* Required work
Check every line of the records below for the string "Customer" and copy the ones that have it.

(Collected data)
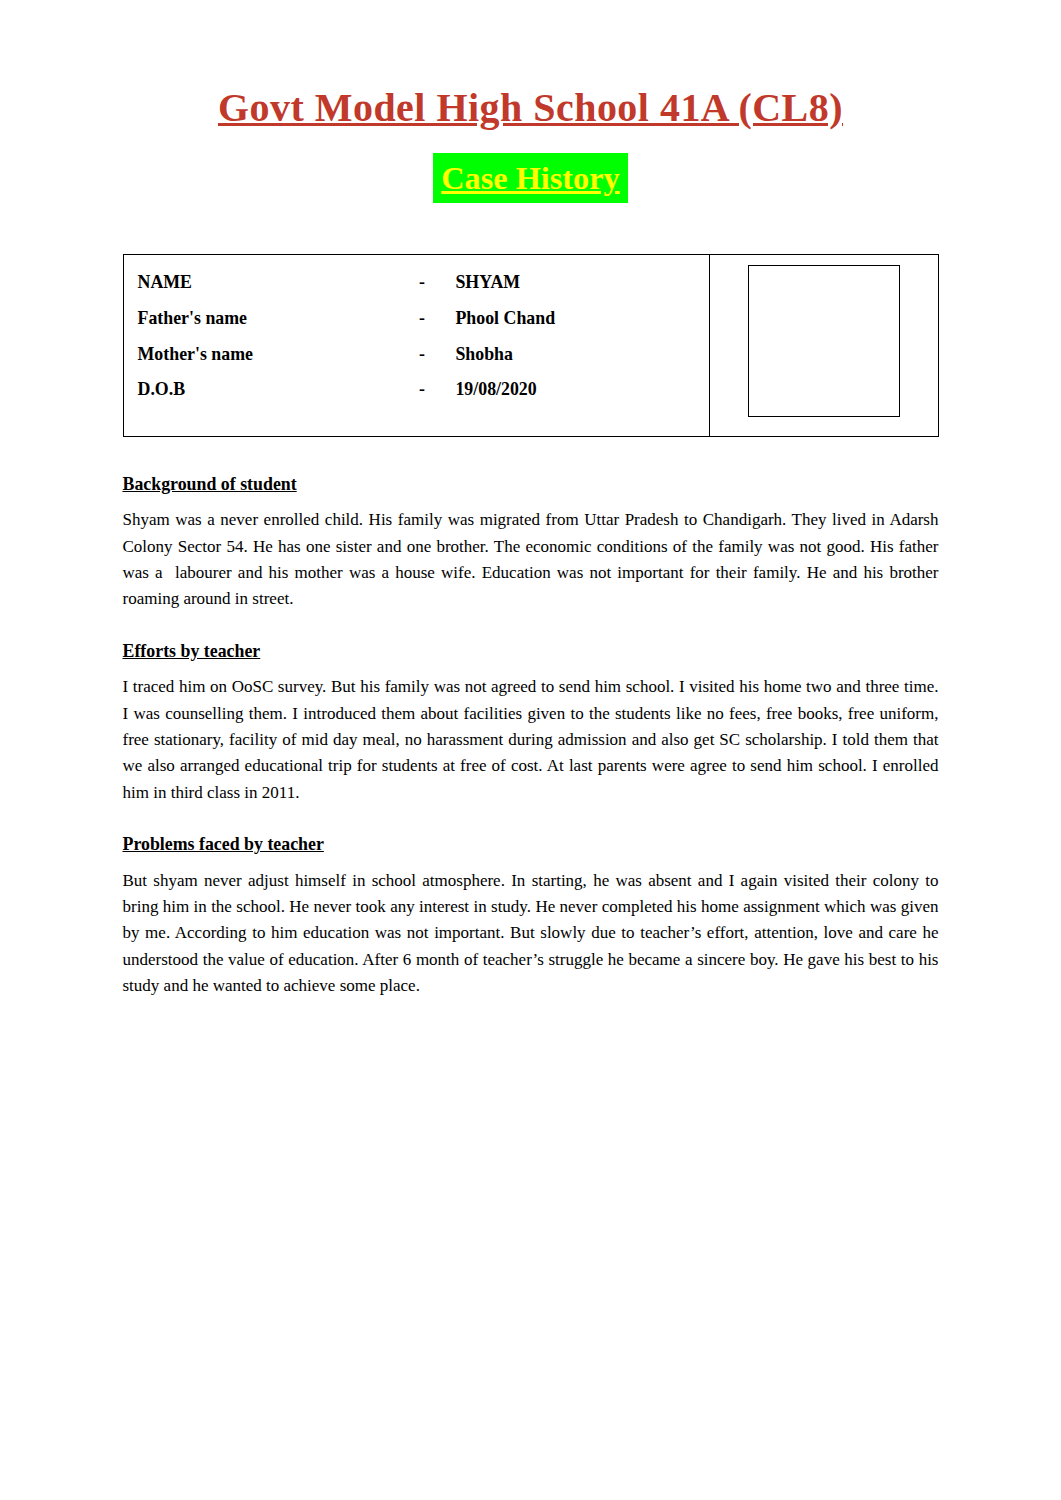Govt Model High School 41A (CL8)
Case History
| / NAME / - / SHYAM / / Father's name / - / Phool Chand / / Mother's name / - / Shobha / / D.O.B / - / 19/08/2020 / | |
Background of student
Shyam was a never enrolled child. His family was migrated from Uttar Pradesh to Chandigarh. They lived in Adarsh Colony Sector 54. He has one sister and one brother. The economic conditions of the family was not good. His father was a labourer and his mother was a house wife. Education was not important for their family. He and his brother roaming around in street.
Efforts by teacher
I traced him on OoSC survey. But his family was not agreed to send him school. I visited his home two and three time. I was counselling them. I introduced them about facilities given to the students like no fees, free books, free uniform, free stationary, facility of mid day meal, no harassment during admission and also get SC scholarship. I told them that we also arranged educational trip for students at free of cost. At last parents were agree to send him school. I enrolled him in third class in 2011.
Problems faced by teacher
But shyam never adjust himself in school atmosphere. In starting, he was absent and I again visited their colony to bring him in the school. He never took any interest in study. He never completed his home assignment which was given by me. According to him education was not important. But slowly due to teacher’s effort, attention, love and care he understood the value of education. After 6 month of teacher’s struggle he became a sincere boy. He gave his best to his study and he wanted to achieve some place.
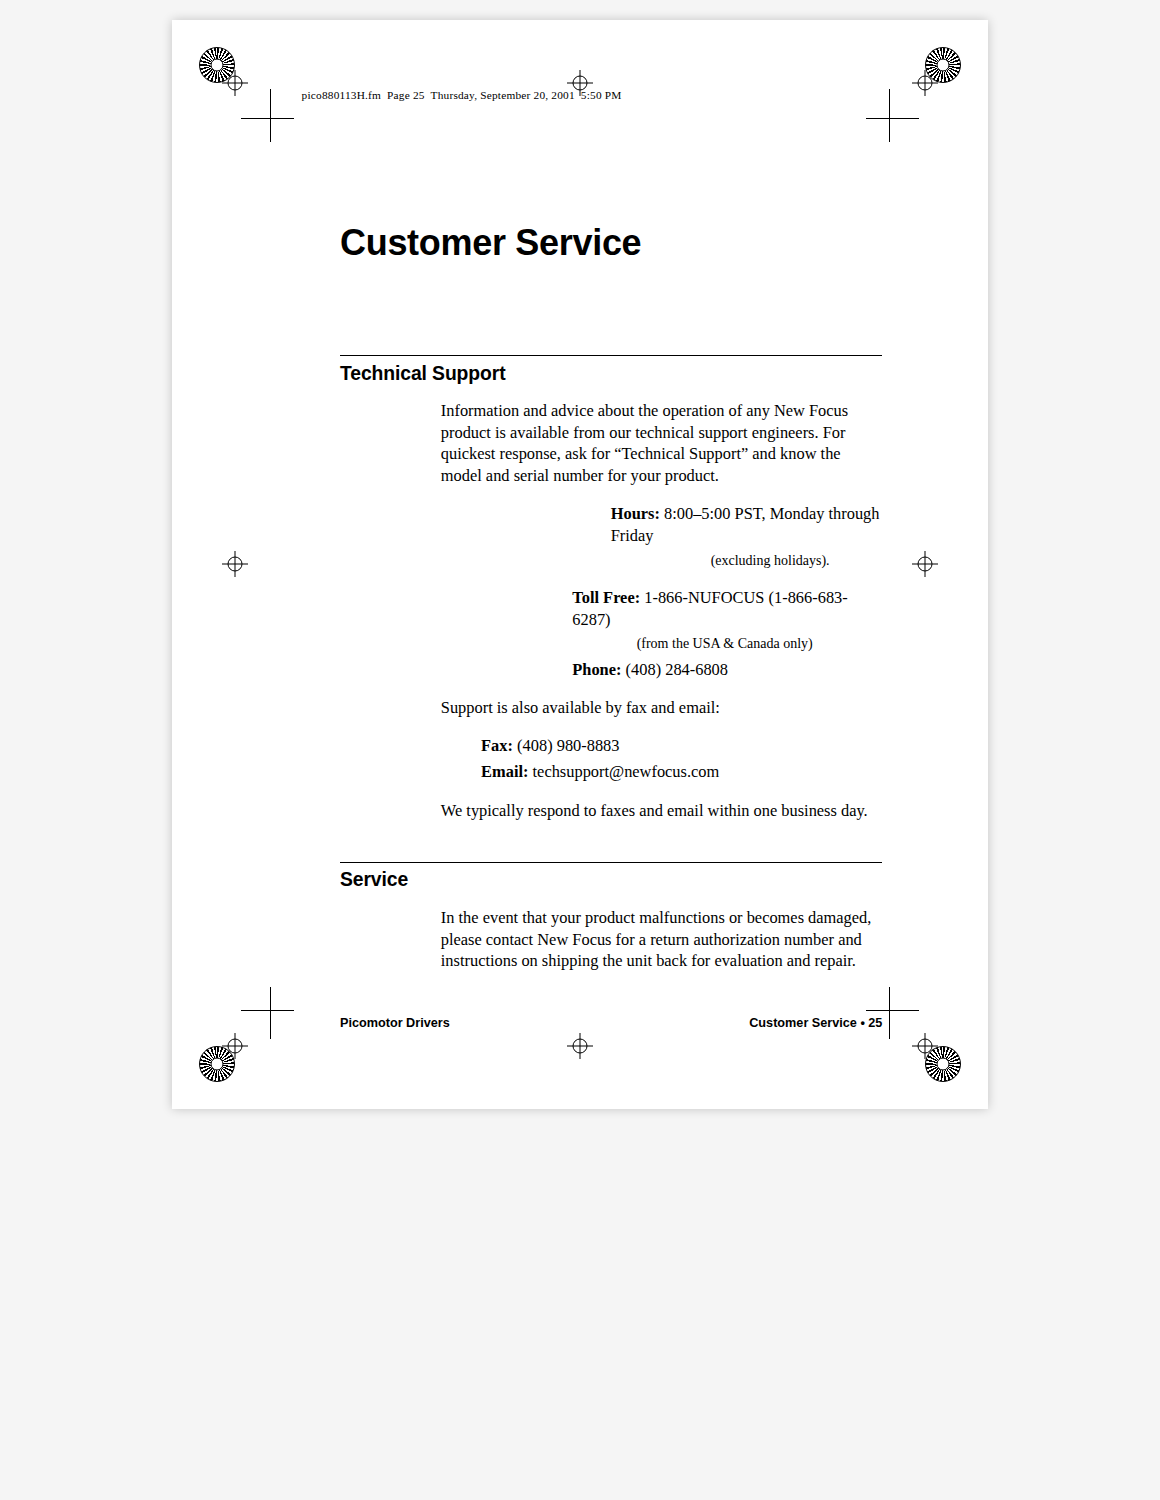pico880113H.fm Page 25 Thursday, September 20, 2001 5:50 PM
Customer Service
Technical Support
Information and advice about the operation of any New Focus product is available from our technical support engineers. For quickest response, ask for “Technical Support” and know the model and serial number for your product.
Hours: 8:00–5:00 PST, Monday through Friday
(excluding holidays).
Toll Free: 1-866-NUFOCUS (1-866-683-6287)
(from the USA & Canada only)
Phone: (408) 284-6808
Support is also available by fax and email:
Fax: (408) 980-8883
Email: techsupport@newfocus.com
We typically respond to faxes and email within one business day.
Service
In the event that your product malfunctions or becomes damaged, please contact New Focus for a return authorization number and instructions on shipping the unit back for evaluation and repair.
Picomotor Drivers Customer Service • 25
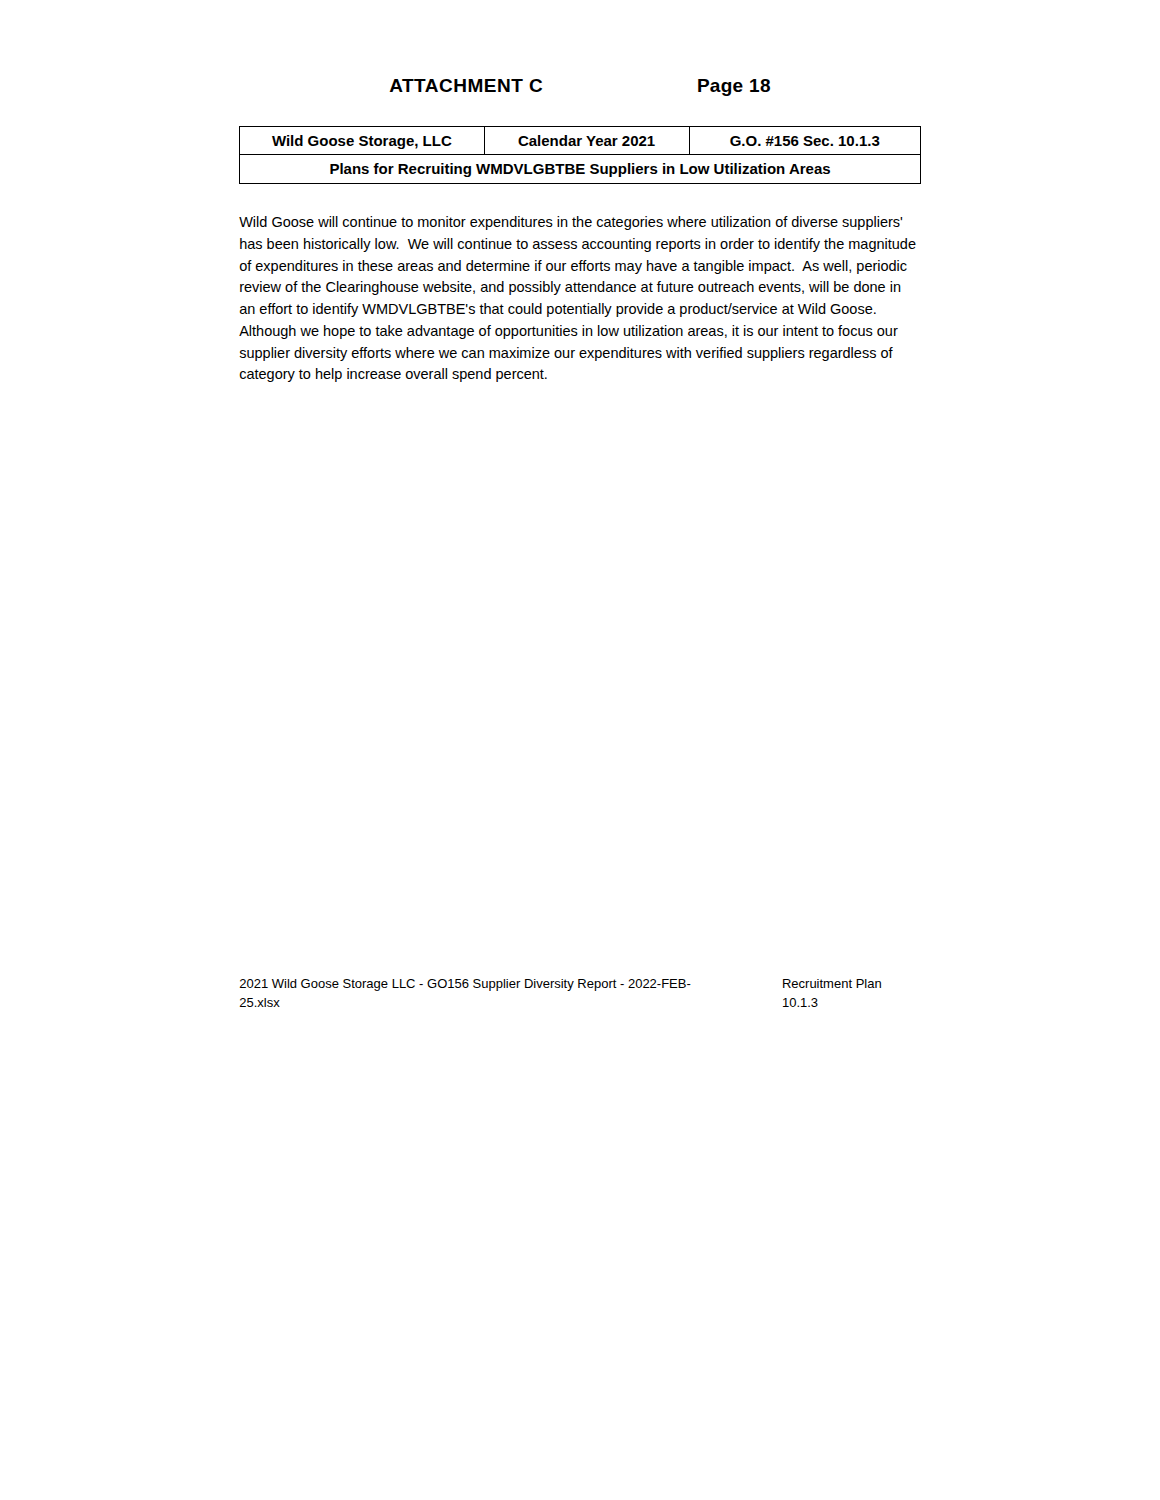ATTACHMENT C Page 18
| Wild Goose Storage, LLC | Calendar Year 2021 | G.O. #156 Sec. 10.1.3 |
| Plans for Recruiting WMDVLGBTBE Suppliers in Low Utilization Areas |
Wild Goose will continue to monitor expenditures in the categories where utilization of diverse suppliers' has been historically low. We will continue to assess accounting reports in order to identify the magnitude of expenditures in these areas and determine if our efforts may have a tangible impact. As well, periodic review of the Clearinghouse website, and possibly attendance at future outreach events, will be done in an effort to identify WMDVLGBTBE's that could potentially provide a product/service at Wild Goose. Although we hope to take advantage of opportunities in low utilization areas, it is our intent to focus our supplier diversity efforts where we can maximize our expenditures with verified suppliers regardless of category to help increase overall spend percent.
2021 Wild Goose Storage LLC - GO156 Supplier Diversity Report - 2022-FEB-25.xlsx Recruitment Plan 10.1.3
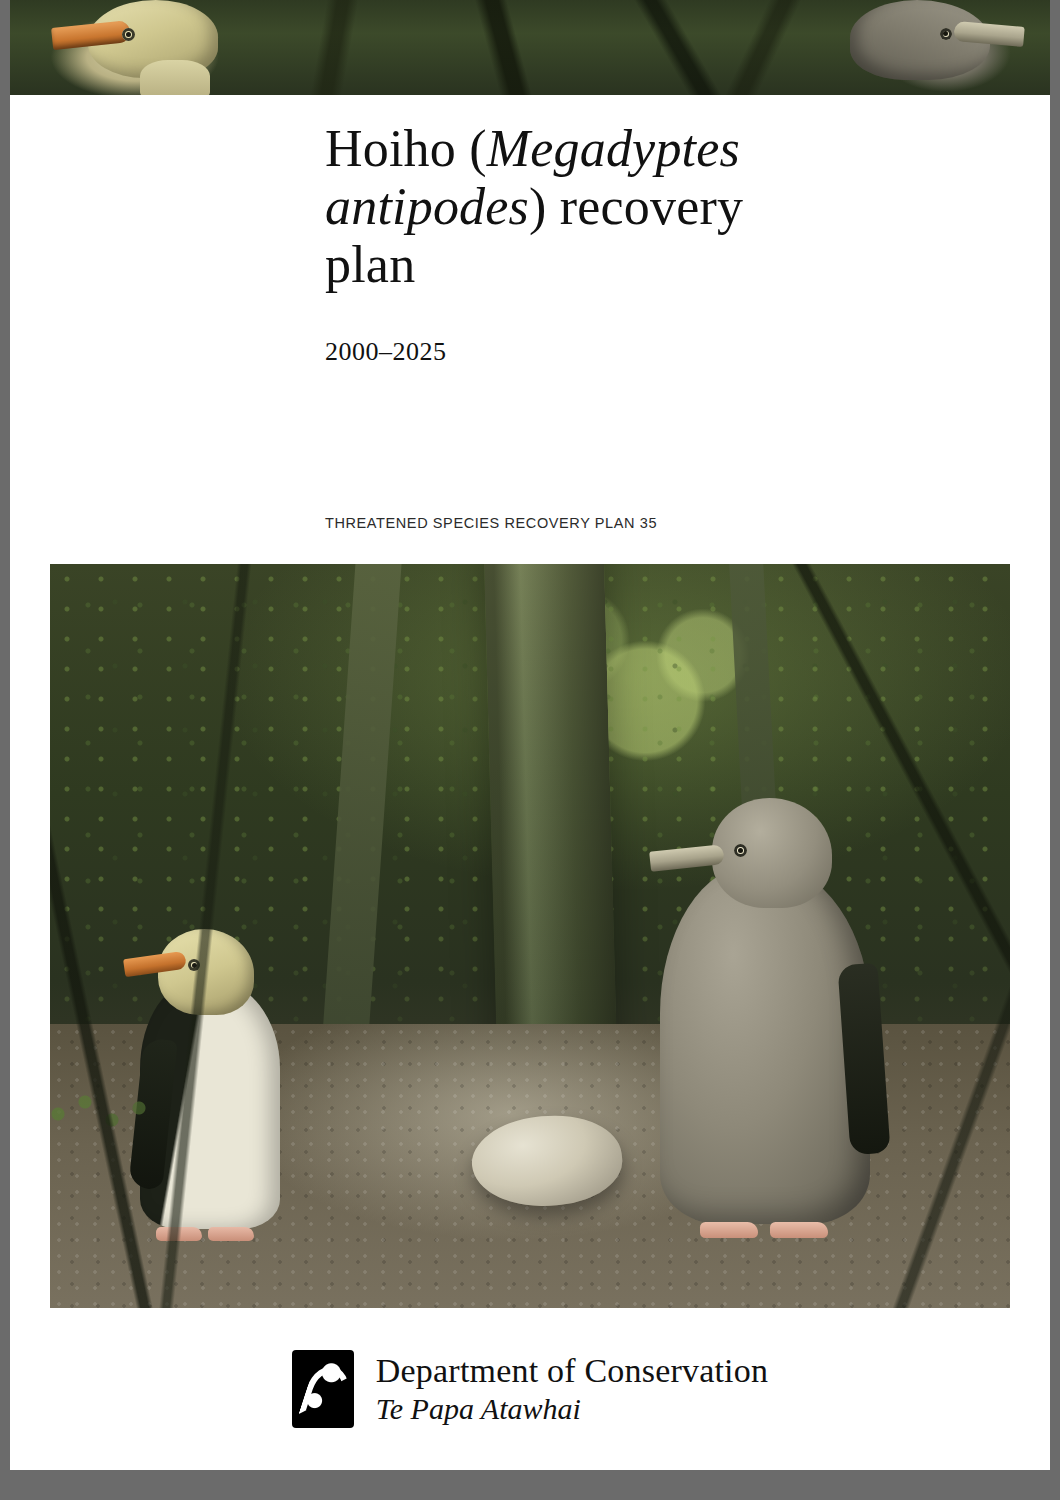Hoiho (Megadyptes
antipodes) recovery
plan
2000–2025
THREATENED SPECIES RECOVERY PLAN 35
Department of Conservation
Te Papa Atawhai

* Result of this task
Customer Service
Picomotor Drivers Customer Service • 25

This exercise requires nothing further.